In fact, in the worst case, \(N = 2^n − 1\). (Half of it is empty!)

In Chapter 9, we will see a class of binary trees, called “heaps” for which \(N = n\).

Thus, in spite of the worst-case space usage, there are applications for which the array representation of a binary tree is space efficient.

Still, for general binary trees, the exponential worst-case space requirement of this representation is prohibitive.

Another drawback of an array representation is that some update operations for trees cannot be efficiently supported. For example, deleting a node and promoting its child takes \(O(n)\) time because it is not just the child that moves locations within the array, but all descendants of that child.
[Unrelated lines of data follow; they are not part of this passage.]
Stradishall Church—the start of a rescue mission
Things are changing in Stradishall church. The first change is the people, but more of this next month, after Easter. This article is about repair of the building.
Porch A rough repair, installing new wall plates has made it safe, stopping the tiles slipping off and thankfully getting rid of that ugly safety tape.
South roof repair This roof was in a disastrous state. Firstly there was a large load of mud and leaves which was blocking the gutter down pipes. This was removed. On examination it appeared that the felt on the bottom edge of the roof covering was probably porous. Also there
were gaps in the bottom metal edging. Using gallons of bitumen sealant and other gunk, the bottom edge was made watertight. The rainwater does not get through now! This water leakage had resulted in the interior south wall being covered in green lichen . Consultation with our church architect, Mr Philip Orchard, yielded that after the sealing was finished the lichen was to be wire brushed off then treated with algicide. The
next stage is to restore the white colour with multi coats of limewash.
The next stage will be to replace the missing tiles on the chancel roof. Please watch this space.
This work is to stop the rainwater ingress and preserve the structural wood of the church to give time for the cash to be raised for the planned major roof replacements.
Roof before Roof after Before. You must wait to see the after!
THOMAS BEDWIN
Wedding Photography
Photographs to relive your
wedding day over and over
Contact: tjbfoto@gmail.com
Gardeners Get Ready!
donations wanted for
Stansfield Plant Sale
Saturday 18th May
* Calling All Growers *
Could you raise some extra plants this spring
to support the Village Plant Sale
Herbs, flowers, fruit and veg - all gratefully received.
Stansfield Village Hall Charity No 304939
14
Linked Structure for General Trees 😎

When representing a binary tree with a linked structure, each node explicitly maintains fields left and right as references to individual children. For a general tree, there is no a priori limit on the number of children that a node may have:

linked_structure_general_tree
Linked Structure of a General Tree

Here are the performances of the implementation of the general tree using a linked structure:

Operation Running Time
len, is_empty O(1)
root, parent, is_root, is_leaf O(1)
children(p) \(O(c_p + 1)\)
depth(p) \(O(d_p + 1)\)
height \(O(n)\)

Tree Traversal Algorithms

A traversal of a tree T is a systematic way of accessing, or “visiting” all the positions of T. A lot of ways to traverse:

Preorder and Postorder Traversals of General Trees

Preorder Traversal - Reading a World Class Book 😉 (DFS)

Tip

Here is a way to remember what preorder traversal mean: You preorder a book - you are curious - you read it all.

In a preorder traversal of a tree T , the root of T is visited first and then the sub trees rooted at its children are traversed recursively. If the tree is ordered, then the subtrees are traversed according to the order of the children.

preorder_traversal
Preorder Traversal

Here is DFS in the wild:

Given the root of a binary search tree, and an integer k, return the kth 
smallest value (1-indexed) of all the values of the nodes in the tree.
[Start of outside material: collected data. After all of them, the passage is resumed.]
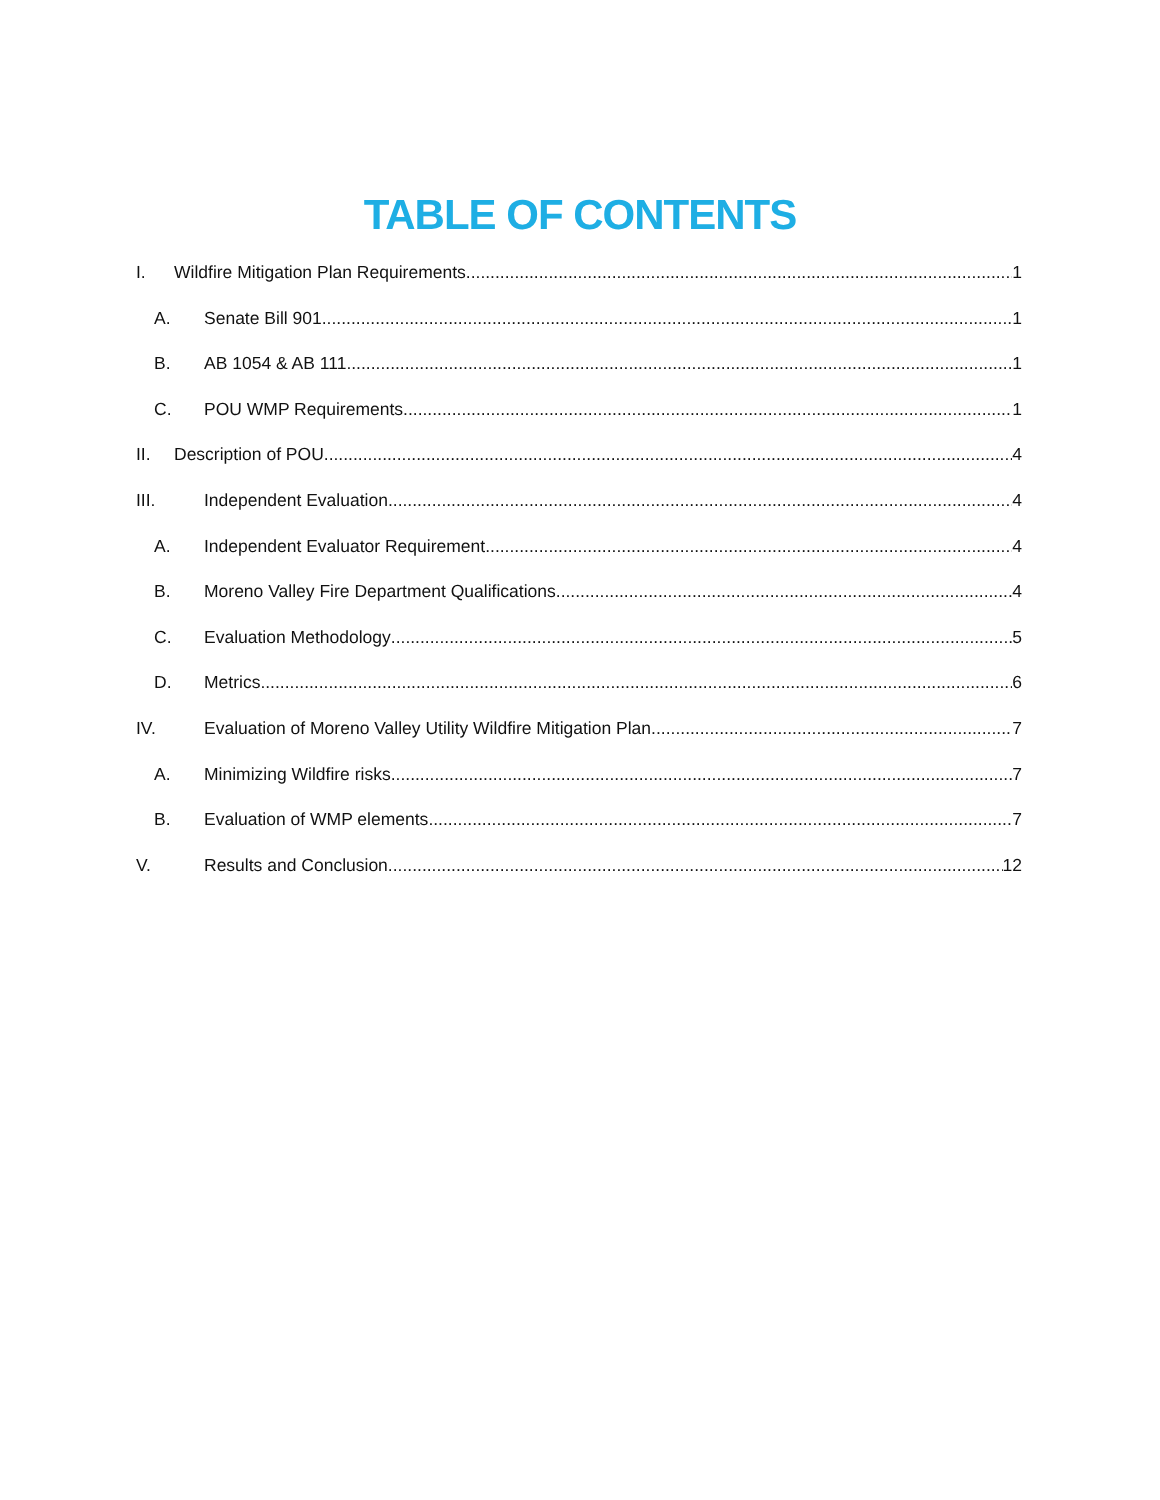TABLE OF CONTENTS
I. Wildfire Mitigation Plan Requirements 1
A. Senate Bill 901 1
B. AB 1054 & AB 111 1
C. POU WMP Requirements 1
II. Description of POU 4
III. Independent Evaluation 4
A. Independent Evaluator Requirement 4
B. Moreno Valley Fire Department Qualifications 4
C. Evaluation Methodology 5
D. Metrics 6
IV. Evaluation of Moreno Valley Utility Wildfire Mitigation Plan 7
A. Minimizing Wildfire risks 7
B. Evaluation of WMP elements 7
V. Results and Conclusion 12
**Input:** root = [3,1,4,null,2], k = 1
**Output:** 1

**Input:** root = [5,3,6,2,4,null,null,1], k = 3
**Output:** 3

**Constraints:**

- The number of nodes in the tree is `n`.
- `1 <= k <= n <= 104`
- `0 <= Node.val <= 104`

Solution:

kth_smallest.py
# Definition for a binary tree node.
class TreeNode:
    def __init__(self, val=0, left=None, right=None):
        self.val = val
        self.left = left
        self.right = right

class Solution:
    def kthSmallest(self, root: Optional[TreeNode], k: int) -> int:

        temp = []         

        def dfs(root):        
            if not root:
                return   
            # go to left subtree until we find a single node         
            dfs(root.left)
            if len(temp) == k:
                return
            temp.append(root.val)            
            dfs(root.right)

        dfs(root)

        # last element of temp is the node we want
        return temp[-1]

Postorder Traversal - See the Children Than Look at Parents (DFS)

Tip

Here is how you can remember what postorder traversal means. You just don't care about the noise. You just want to get to the details as soon as possible. You go deep as much as you can.
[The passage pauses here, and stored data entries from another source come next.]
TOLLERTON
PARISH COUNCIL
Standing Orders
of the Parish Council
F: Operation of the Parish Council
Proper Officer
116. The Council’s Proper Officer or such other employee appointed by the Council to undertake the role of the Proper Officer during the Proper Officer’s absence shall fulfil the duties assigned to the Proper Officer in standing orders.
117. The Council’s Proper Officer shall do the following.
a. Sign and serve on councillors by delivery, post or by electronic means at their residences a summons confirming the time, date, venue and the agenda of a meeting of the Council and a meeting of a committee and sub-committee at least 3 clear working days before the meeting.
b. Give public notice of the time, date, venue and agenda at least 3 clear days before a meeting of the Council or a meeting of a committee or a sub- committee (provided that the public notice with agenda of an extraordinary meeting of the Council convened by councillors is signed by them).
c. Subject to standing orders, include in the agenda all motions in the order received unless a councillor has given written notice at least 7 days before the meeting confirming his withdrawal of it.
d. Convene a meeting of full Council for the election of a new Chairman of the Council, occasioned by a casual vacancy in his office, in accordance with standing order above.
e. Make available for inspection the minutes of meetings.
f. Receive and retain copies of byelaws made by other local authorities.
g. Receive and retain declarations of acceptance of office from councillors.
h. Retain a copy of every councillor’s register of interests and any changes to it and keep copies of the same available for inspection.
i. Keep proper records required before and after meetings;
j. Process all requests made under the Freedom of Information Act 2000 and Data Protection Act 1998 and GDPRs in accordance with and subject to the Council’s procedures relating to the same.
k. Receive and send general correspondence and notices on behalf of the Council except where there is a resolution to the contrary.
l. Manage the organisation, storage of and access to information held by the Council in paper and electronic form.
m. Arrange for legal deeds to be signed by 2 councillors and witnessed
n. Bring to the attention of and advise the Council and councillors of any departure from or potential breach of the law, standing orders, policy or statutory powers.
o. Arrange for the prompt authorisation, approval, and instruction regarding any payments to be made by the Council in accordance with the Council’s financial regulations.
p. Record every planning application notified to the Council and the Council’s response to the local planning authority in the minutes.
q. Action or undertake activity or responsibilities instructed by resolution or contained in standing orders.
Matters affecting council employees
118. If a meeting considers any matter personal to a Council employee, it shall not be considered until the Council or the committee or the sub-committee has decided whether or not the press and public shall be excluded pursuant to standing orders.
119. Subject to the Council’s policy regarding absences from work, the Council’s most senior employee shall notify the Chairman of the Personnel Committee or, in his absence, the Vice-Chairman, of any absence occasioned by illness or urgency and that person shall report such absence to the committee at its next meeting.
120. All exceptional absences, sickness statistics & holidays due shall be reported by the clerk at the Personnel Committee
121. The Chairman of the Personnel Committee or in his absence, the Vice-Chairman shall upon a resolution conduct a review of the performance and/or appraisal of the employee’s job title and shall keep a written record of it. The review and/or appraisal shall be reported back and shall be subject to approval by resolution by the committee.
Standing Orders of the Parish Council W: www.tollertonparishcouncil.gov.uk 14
In some sense, this algorithm can be viewed as the opposite of the preorder traversal, because it recursively traverses the subtrees rooted at the children of the root first, and then visits the root (hence, the name “postorder”).

preorder_traversal
Postorder Traversal
Running-Time Analysis

Both preorder and postorder traversal algorithms are efficient ways to access all the positions of a tree.

The overall running time for the traversal of tree T is \(O(n)\), where \(n\) is the number of positions in the tree. This running time is asymptotically optimal since the traversal must visit all the \(n\) positions of the tree.

Breadth-First Tree Traversal

Tip

Breadth-First Search - BFS -> See Everyone At This Level Than Go Deeper 😍

Another common approach is to traverse a tree so that we visit all the positions at depth d before we visit the positions at depth d + 1. Such an algorithm is known as a breadth-first traversal.

bfs_tictactoe
Breadth-First Traversal with Tic Tac Toe

Inorder Traversal of a Binary Tree

Tip

Inorder Traversal -> Swipe from Left -> Right (DFS)

During an inorder traversal, we visit a position between the recursive traversals of its left and right subtrees.

The inorder traversal of a binary tree T can be informally viewed as visiting the nodes of T “from left to right.”

inorder_traversal_binary_tree
Inorder Traversal for Binary Tree

3 + 1 × 3/9 − 5 + 2 ...

Binary Search Trees 🤔

An important application of the inorder traversal algorithm arises when we store an ordered sequence of elements in a binary tree, defining a structure we call a binary search tree.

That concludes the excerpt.